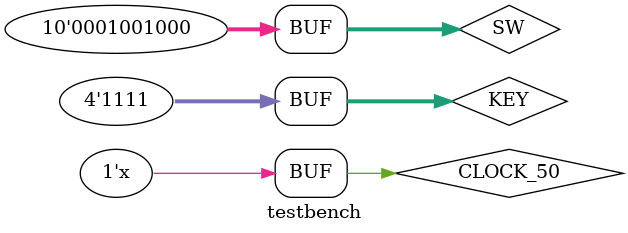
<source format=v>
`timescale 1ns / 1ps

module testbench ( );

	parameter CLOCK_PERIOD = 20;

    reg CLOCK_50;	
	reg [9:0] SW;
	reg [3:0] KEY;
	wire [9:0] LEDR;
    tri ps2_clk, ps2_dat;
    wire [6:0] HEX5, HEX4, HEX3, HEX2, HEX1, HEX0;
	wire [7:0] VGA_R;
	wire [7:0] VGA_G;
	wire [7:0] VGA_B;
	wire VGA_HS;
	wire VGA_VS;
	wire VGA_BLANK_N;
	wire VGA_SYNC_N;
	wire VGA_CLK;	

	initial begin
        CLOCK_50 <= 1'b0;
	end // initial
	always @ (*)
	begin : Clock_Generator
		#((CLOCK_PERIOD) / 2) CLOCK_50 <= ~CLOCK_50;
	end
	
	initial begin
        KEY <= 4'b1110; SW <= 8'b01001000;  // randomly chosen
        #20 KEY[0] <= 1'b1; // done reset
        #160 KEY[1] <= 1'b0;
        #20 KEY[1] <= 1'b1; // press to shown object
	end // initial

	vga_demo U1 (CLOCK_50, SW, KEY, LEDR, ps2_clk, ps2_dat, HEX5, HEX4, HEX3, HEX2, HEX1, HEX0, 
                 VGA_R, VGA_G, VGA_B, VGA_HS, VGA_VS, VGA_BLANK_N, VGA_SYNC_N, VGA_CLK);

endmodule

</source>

◆ ◆ ◆ ◆ ◆ ◆ ◆

### PROBLEM DESCRIPTION:
Set down the line holding "KEY <= 4'b1110;" and all later lines through the last one in the material above, exactly, and no other lines.

### SOLUTION FOR THIS EXERCISE:
        KEY <= 4'b1110; SW <= 8'b01001000;  // randomly chosen
        #20 KEY[0] <= 1'b1; // done reset
        #160 KEY[1] <= 1'b0;
        #20 KEY[1] <= 1'b1; // press to shown object
	end // initial

	vga_demo U1 (CLOCK_50, SW, KEY, LEDR, ps2_clk, ps2_dat, HEX5, HEX4, HEX3, HEX2, HEX1, HEX0, 
                 VGA_R, VGA_G, VGA_B, VGA_HS, VGA_VS, VGA_BLANK_N, VGA_SYNC_N, VGA_CLK);

endmodule

</source>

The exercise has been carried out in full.